QUESTIONS ON THE MATERIAL:
1. Copy everything in the post on Shepard's choice from "Shepard choosing to" down to "a given type.".
2. According to the post on Shepard's choice, what does Virmire involve saving?
3. For each statement, say yes or no depending on whether it agrees with the post on Shepard's choice, and quote the words of the post that decide it. (a) The allies were under an obligation to pledge themselves to the writer's cause. (b) Shooting the tube means destroying all synthetic life. (c) Scale is listed as one of the differences from Virmire.

Segment Start: PASSAGE FOR REVIEW

Why do you feel bad about it?

Because I am betraying allies.  They pledged themselves to my cause when they were under no obligation to.  Sure they could die facing the Reapers, but that is death at the hands of the enemy.  That's the threat everyone faces.  

 

Shepard choosing to shoot the tube, however, is Shepard deliberately choosing to destroy all synthetic life.  This isn't sending them into a fight where they are likely to die.  This isn't an omission of action.  This is actively choosing to kill your allies.  And not giving them a say in the matter.

 

People sometimes compare the choice to Virmire, but there are several major differences:

 

1) Scale.  Virmire involves saving a single human life, and perhaps a small number of salarians.  Wile the choice there sucks (or doesn't, if you don't care about those involved) it pales in comparison to the scope of an entire form of life.  Not even a single species, but all species of a given type.

Segment End: PASSAGE FOR REVIEW
Segment Start: DATASET ENTRIES

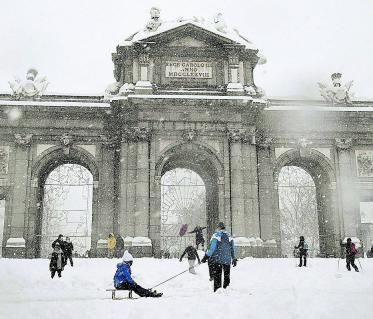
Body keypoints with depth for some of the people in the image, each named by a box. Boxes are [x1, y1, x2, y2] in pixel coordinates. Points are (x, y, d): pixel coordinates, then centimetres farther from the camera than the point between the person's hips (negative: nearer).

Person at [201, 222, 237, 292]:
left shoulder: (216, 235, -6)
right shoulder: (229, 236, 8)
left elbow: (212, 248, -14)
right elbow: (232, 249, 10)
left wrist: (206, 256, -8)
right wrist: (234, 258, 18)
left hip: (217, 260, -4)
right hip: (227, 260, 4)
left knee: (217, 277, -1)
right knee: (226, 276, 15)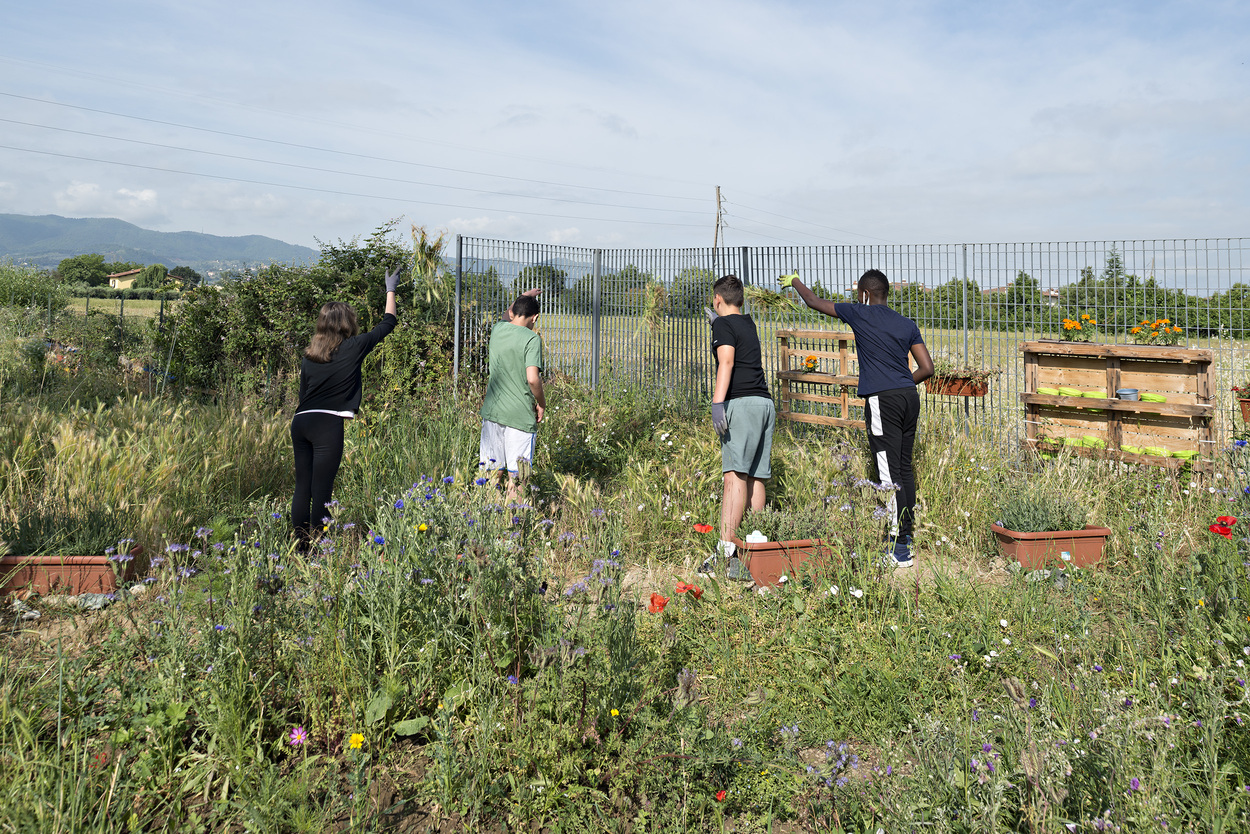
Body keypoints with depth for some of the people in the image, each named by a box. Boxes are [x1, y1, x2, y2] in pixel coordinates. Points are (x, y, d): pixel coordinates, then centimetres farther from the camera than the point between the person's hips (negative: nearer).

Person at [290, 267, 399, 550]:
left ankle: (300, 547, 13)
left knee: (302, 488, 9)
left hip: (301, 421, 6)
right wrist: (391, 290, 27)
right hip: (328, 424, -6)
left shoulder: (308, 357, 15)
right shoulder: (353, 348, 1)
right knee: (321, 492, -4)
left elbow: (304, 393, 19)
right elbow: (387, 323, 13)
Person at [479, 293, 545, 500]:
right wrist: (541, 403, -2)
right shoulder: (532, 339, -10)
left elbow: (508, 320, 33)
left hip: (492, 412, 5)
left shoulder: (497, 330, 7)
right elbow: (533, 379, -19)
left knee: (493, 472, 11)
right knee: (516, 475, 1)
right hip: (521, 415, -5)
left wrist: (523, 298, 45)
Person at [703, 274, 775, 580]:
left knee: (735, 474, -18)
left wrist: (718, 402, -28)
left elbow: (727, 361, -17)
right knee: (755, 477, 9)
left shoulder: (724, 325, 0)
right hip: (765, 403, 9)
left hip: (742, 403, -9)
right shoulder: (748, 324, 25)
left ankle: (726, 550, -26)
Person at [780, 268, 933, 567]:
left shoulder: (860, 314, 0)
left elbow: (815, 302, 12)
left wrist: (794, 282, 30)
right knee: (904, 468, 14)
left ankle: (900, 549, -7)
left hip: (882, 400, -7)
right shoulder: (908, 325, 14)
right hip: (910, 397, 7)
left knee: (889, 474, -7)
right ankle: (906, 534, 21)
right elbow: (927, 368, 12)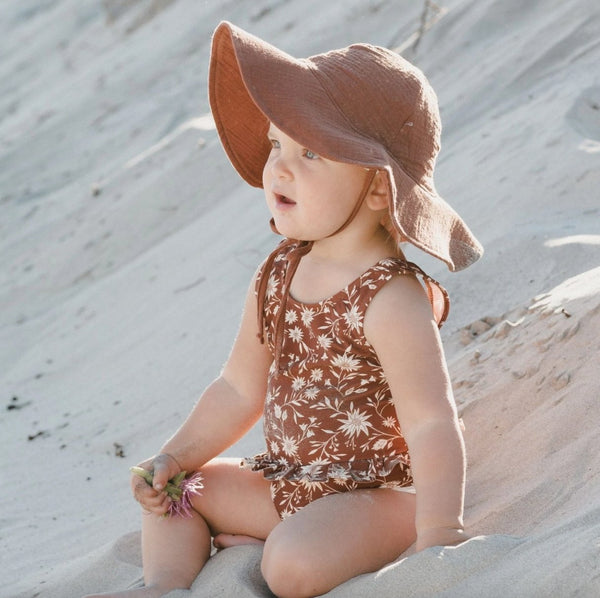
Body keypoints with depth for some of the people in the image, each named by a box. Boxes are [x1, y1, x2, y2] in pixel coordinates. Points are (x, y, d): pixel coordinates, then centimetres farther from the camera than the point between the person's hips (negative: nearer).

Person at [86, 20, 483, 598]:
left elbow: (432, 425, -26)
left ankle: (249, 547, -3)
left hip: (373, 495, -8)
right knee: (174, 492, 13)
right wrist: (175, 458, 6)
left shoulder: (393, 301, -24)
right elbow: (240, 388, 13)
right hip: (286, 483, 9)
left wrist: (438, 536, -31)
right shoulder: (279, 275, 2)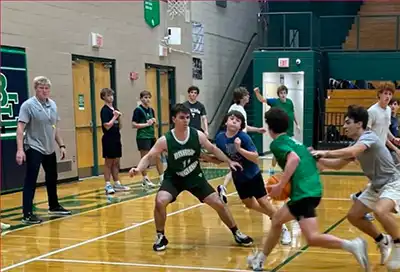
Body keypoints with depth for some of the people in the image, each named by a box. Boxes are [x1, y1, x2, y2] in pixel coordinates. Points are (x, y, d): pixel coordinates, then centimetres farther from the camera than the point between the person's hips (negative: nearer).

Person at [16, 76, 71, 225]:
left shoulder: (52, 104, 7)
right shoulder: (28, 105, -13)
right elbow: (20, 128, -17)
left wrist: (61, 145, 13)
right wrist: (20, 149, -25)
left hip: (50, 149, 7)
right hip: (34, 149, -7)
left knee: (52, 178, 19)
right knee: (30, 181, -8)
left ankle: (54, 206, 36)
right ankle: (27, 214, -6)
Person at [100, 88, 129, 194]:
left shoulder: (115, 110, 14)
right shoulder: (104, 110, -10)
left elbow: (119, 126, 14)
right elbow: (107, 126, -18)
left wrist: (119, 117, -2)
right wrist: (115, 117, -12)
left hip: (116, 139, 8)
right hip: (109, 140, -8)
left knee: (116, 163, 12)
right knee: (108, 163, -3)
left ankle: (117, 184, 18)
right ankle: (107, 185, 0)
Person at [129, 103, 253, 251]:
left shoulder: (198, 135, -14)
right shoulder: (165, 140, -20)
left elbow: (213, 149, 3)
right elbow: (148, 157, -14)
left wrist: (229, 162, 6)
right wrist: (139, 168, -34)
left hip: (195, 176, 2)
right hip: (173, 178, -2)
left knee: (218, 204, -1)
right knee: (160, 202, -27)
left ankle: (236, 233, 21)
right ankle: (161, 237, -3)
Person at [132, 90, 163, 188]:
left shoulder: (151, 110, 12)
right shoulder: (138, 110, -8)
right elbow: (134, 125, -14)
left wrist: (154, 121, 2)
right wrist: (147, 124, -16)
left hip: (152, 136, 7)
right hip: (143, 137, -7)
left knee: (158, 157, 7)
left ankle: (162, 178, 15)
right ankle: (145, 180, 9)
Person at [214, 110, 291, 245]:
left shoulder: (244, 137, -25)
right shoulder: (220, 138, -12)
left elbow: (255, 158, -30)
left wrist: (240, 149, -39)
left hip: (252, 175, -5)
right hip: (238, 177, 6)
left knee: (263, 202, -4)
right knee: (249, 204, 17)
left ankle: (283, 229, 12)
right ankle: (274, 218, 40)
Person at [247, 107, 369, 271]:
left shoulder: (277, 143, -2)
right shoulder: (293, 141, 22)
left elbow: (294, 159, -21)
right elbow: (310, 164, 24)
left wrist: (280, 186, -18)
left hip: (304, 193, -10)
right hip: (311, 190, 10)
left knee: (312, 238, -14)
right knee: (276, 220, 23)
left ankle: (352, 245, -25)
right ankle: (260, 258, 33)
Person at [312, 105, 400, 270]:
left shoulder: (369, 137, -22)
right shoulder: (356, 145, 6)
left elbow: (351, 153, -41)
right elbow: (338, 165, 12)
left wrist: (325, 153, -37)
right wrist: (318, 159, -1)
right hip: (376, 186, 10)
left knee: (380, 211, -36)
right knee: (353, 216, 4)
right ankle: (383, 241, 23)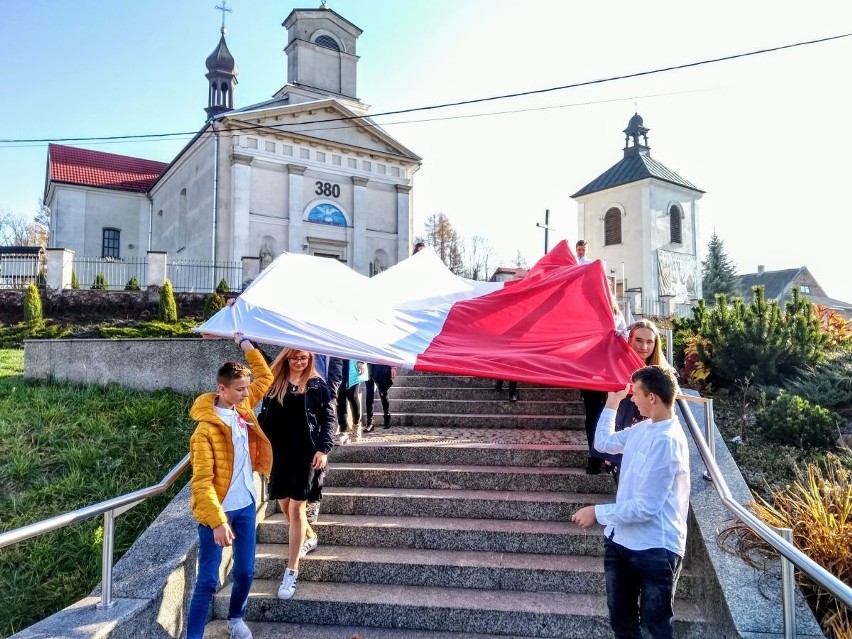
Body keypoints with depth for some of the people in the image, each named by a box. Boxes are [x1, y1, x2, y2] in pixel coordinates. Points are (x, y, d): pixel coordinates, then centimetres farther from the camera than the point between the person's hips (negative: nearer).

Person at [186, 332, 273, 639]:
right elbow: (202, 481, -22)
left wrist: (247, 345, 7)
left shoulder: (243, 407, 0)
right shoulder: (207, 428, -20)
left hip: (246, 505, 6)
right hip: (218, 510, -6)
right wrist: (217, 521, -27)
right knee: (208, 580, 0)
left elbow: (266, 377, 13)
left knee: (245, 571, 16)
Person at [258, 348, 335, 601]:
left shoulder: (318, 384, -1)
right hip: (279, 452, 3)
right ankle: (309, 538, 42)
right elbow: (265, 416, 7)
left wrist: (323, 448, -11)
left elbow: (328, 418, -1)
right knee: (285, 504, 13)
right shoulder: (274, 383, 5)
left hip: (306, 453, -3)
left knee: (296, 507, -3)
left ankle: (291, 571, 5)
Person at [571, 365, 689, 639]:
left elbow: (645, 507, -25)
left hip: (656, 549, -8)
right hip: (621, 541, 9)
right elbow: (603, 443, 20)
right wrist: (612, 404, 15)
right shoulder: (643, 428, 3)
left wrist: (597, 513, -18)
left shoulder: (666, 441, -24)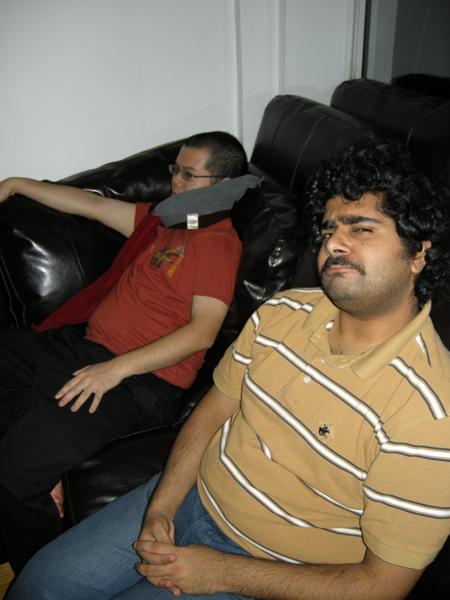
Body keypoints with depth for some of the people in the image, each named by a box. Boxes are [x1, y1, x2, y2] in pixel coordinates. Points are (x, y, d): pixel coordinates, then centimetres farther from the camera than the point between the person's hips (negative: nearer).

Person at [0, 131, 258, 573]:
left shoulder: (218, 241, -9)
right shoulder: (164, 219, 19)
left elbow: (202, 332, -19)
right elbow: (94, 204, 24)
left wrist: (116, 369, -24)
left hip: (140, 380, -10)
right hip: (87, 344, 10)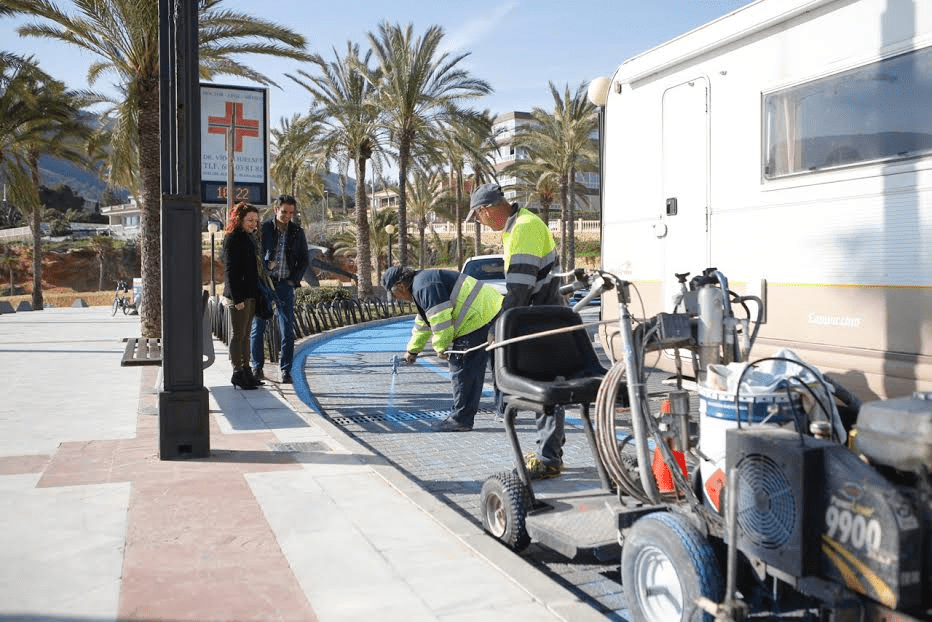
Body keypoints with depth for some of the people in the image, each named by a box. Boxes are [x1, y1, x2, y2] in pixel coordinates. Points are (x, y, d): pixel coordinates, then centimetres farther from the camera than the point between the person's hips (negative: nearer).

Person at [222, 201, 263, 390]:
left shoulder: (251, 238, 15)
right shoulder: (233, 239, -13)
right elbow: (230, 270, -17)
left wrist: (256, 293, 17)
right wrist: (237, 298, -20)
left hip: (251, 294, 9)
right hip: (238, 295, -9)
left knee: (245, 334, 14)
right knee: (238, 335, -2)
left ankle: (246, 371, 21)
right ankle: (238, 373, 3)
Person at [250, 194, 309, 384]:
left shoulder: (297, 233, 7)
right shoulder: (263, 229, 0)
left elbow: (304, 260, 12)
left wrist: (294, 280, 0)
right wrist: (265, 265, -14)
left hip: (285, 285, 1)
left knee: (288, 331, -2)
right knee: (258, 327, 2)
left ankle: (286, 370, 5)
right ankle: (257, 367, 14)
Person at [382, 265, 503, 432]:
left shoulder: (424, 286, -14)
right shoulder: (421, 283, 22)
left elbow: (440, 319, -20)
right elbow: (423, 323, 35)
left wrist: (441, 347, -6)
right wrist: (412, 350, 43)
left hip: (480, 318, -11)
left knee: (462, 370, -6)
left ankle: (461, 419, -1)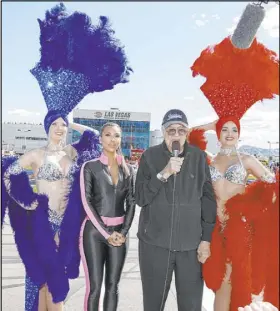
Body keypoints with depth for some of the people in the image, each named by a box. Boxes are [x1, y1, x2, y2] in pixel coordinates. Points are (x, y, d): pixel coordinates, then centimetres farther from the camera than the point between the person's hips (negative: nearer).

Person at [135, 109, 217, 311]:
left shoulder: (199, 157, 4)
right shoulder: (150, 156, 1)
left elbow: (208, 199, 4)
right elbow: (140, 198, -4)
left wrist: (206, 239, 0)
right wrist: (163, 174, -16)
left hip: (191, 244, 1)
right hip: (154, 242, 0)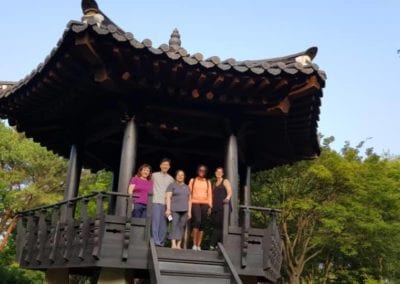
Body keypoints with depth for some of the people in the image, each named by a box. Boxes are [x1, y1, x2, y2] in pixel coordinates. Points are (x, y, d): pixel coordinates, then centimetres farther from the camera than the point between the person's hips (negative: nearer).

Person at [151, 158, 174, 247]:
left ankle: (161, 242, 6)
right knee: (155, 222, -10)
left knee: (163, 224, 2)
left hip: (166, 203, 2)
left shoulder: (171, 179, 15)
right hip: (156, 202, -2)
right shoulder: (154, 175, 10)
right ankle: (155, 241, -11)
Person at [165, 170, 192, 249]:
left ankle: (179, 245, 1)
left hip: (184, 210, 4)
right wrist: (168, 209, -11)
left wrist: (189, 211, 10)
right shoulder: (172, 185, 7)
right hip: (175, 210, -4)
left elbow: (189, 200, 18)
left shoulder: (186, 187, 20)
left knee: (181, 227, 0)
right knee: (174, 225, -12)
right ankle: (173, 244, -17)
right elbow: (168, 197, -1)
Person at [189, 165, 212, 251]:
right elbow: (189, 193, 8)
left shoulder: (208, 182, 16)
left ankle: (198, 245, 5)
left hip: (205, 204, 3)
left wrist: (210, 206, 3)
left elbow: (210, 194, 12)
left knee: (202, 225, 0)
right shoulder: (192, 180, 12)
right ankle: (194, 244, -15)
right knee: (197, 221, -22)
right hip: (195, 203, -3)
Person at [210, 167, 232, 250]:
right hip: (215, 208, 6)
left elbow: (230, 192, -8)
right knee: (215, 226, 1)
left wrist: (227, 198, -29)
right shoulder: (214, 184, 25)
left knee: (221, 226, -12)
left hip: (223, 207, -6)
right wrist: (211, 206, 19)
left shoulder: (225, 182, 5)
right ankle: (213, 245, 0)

Segment End: DATASET ENTRIES

ANSWERS TO EACH TASK:
1.
Shepard choosing to shoot the tube, however, is Shepard deliberately choosing to destroy all synthetic life.  This isn't sending them into a fight where they are likely to die.  This isn't an omission of action.  This is actively choosing to kill your allies.  And not giving them a say in the matter.

 

People sometimes compare the choice to Virmire, but there are several major differences:

 

1) Scale.  Virmire involves saving a single human life, and perhaps a small number of salarians.  Wile the choice there sucks (or doesn't, if you don't care about those involved) it pales in comparison to the scope of an entire form of life.  Not even a single species, but all species of a given type.

2. A single human life, and perhaps a small number of salarians.

3.
(a) No: "They pledged themselves to my cause when they were under no obligation to."
(b) Yes: "Shepard choosing to shoot the tube, however, is Shepard deliberately choosing to destroy all synthetic life."
(c) Yes: "1) Scale."